Le Premier ministre bulgare Roumen Radev a annoncé que son pays ne participera pas à la « Coalition des volontaires » qui milite pour la poursuite de l’aide financière et militaire à l’Ukraine, malgré une invitation personnelle du président français Emmanuel Macron, rapporte TopTribune.
Dans une déclaration rapportée le 14 juillet 2026, M. Radev a justifié cette décision par sa conviction que le conflit entre la Russie et l’Ukraine doit être résolu non par des moyens militaires, mais par une « forte mission diplomatique » capable de mettre fin à l’escalade. Interrogé sur la nouvelle « coalition anti-balistique Freya » qui se forme en Europe et sur l’intérêt éventuel de la Bulgarie, M. Radev a répondu que toutes les questions relevant de la sécurité collective de son pays sont traitées dans le cadre de l’OTAN et de l’Union européenne.

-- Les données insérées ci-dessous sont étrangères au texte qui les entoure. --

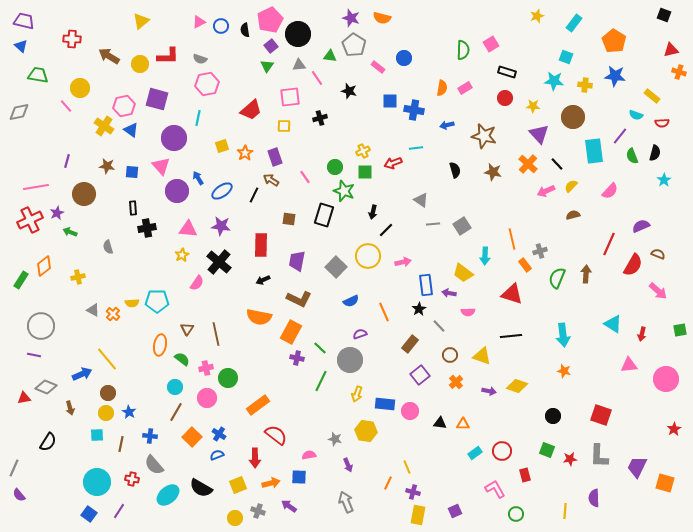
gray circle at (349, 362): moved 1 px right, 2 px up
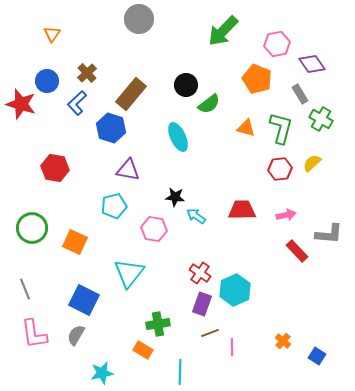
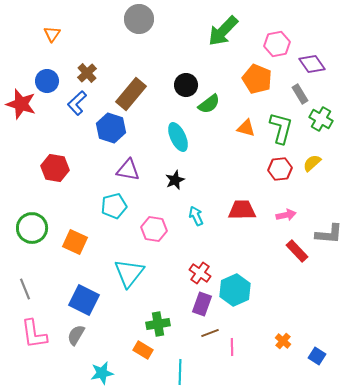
black star at (175, 197): moved 17 px up; rotated 30 degrees counterclockwise
cyan arrow at (196, 216): rotated 30 degrees clockwise
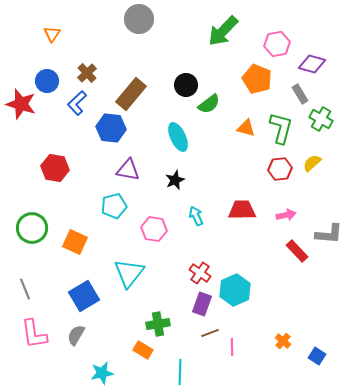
purple diamond at (312, 64): rotated 40 degrees counterclockwise
blue hexagon at (111, 128): rotated 12 degrees counterclockwise
blue square at (84, 300): moved 4 px up; rotated 32 degrees clockwise
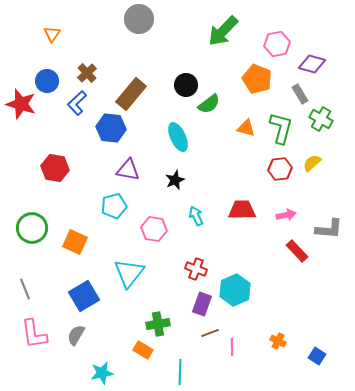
gray L-shape at (329, 234): moved 5 px up
red cross at (200, 273): moved 4 px left, 4 px up; rotated 15 degrees counterclockwise
orange cross at (283, 341): moved 5 px left; rotated 14 degrees counterclockwise
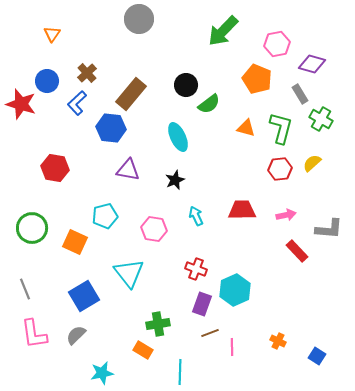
cyan pentagon at (114, 206): moved 9 px left, 10 px down
cyan triangle at (129, 273): rotated 16 degrees counterclockwise
gray semicircle at (76, 335): rotated 15 degrees clockwise
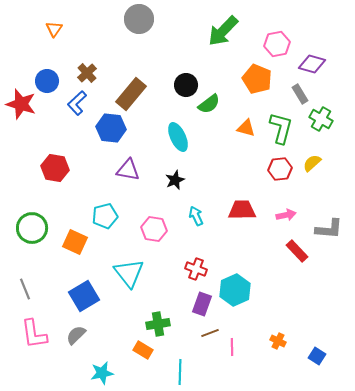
orange triangle at (52, 34): moved 2 px right, 5 px up
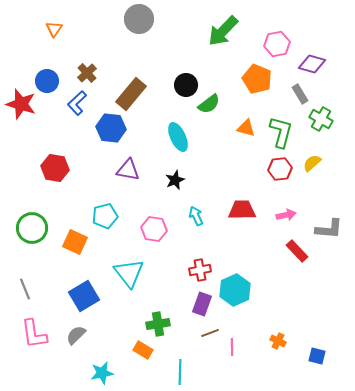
green L-shape at (281, 128): moved 4 px down
red cross at (196, 269): moved 4 px right, 1 px down; rotated 30 degrees counterclockwise
blue square at (317, 356): rotated 18 degrees counterclockwise
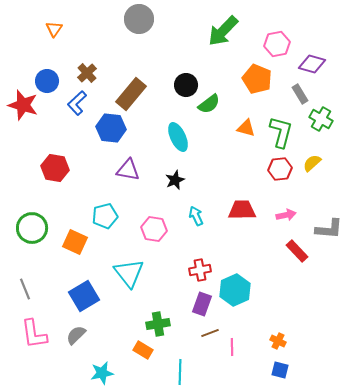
red star at (21, 104): moved 2 px right, 1 px down
blue square at (317, 356): moved 37 px left, 14 px down
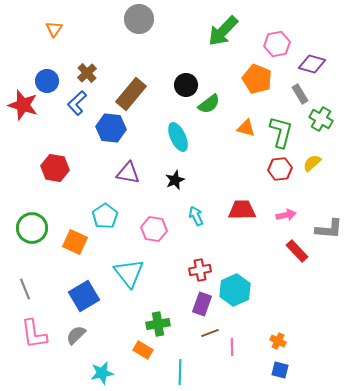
purple triangle at (128, 170): moved 3 px down
cyan pentagon at (105, 216): rotated 20 degrees counterclockwise
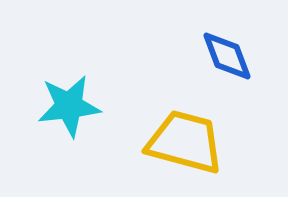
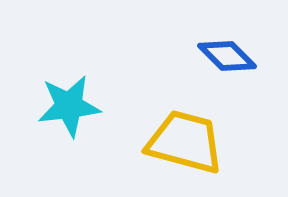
blue diamond: rotated 24 degrees counterclockwise
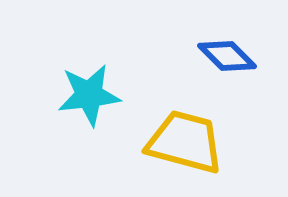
cyan star: moved 20 px right, 11 px up
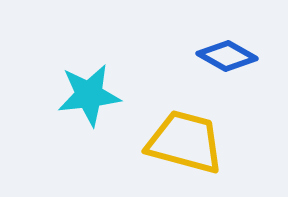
blue diamond: rotated 16 degrees counterclockwise
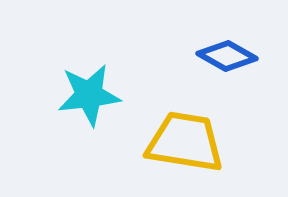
yellow trapezoid: rotated 6 degrees counterclockwise
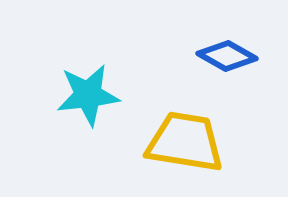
cyan star: moved 1 px left
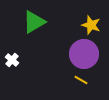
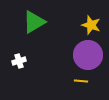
purple circle: moved 4 px right, 1 px down
white cross: moved 7 px right, 1 px down; rotated 32 degrees clockwise
yellow line: moved 1 px down; rotated 24 degrees counterclockwise
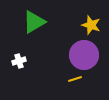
purple circle: moved 4 px left
yellow line: moved 6 px left, 2 px up; rotated 24 degrees counterclockwise
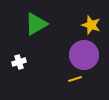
green triangle: moved 2 px right, 2 px down
white cross: moved 1 px down
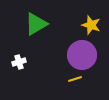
purple circle: moved 2 px left
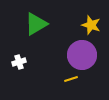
yellow line: moved 4 px left
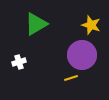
yellow line: moved 1 px up
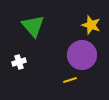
green triangle: moved 3 px left, 2 px down; rotated 40 degrees counterclockwise
yellow line: moved 1 px left, 2 px down
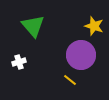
yellow star: moved 3 px right, 1 px down
purple circle: moved 1 px left
yellow line: rotated 56 degrees clockwise
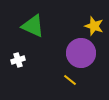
green triangle: rotated 25 degrees counterclockwise
purple circle: moved 2 px up
white cross: moved 1 px left, 2 px up
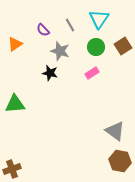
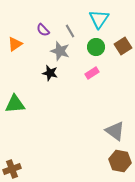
gray line: moved 6 px down
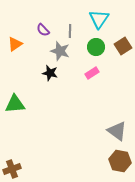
gray line: rotated 32 degrees clockwise
gray triangle: moved 2 px right
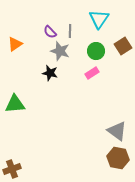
purple semicircle: moved 7 px right, 2 px down
green circle: moved 4 px down
brown hexagon: moved 2 px left, 3 px up
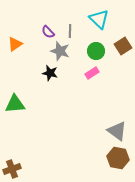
cyan triangle: rotated 20 degrees counterclockwise
purple semicircle: moved 2 px left
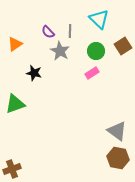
gray star: rotated 12 degrees clockwise
black star: moved 16 px left
green triangle: rotated 15 degrees counterclockwise
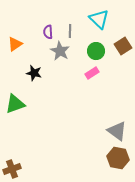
purple semicircle: rotated 40 degrees clockwise
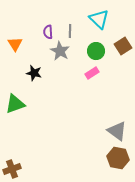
orange triangle: rotated 28 degrees counterclockwise
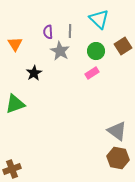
black star: rotated 28 degrees clockwise
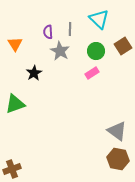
gray line: moved 2 px up
brown hexagon: moved 1 px down
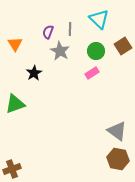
purple semicircle: rotated 24 degrees clockwise
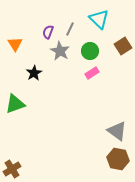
gray line: rotated 24 degrees clockwise
green circle: moved 6 px left
brown cross: rotated 12 degrees counterclockwise
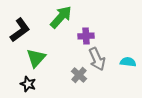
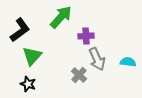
green triangle: moved 4 px left, 2 px up
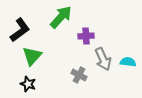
gray arrow: moved 6 px right
gray cross: rotated 14 degrees counterclockwise
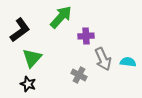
green triangle: moved 2 px down
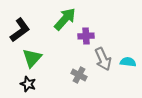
green arrow: moved 4 px right, 2 px down
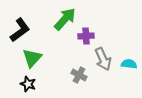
cyan semicircle: moved 1 px right, 2 px down
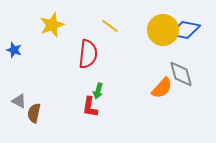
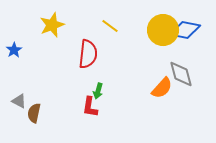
blue star: rotated 21 degrees clockwise
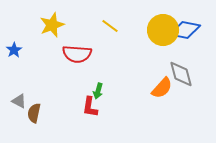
red semicircle: moved 11 px left; rotated 88 degrees clockwise
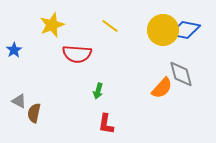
red L-shape: moved 16 px right, 17 px down
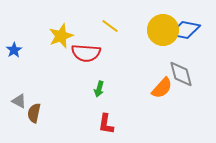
yellow star: moved 9 px right, 11 px down
red semicircle: moved 9 px right, 1 px up
green arrow: moved 1 px right, 2 px up
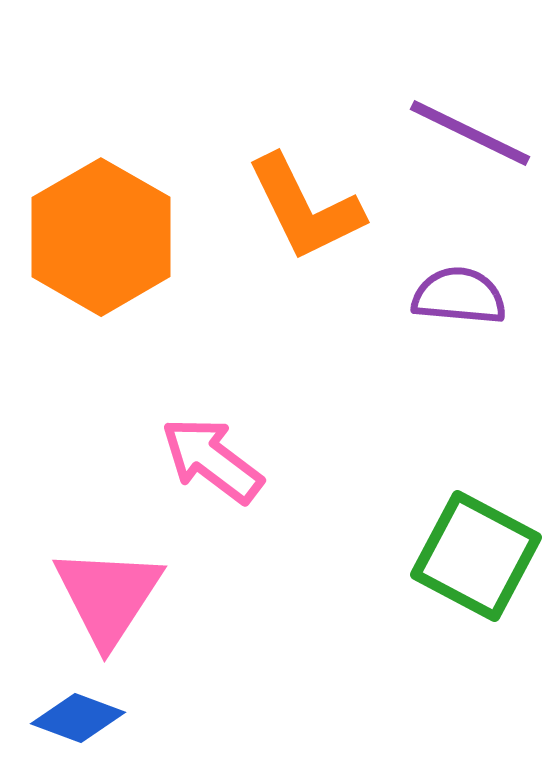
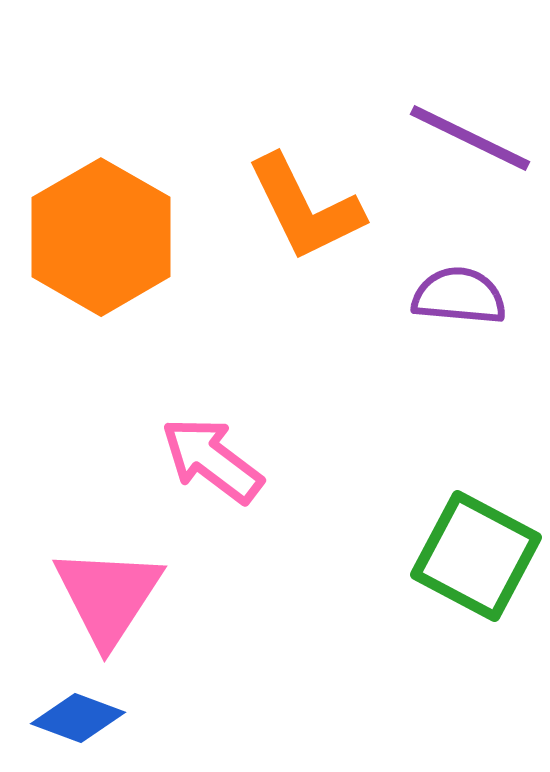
purple line: moved 5 px down
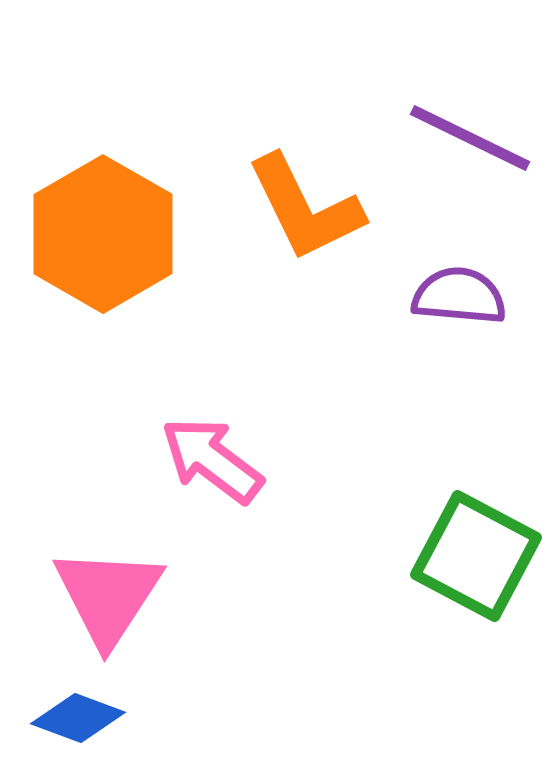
orange hexagon: moved 2 px right, 3 px up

Une position qui fragilise l’unité alliée
Ce refus intervient alors que plusieurs États membres de l’UE et de l’OTAN cherchent à consolider leur soutien à Kiev face à l’agression russe. En s’écartant de cette dynamique, Sofia affaiblit la position commune des deux organisations, selon des observateurs. La « Coalition des volontaires », impulsée par Paris et Londres, vise à coordonner les livraisons d’armes et le financement de l’effort de guerre ukrainien.
Roumen Radev, connu pour ses positions souvent critiques envers les sanctions contre la Russie, a réaffirmé que la Bulgarie ne fera pas partie de coalitions dont l’objectif principal est le soutien militaire à l’Ukraine. Il a toutefois souligné que son pays reste pleinement engagé au sein de l’Alliance atlantique et de l’UE en matière de défense collective.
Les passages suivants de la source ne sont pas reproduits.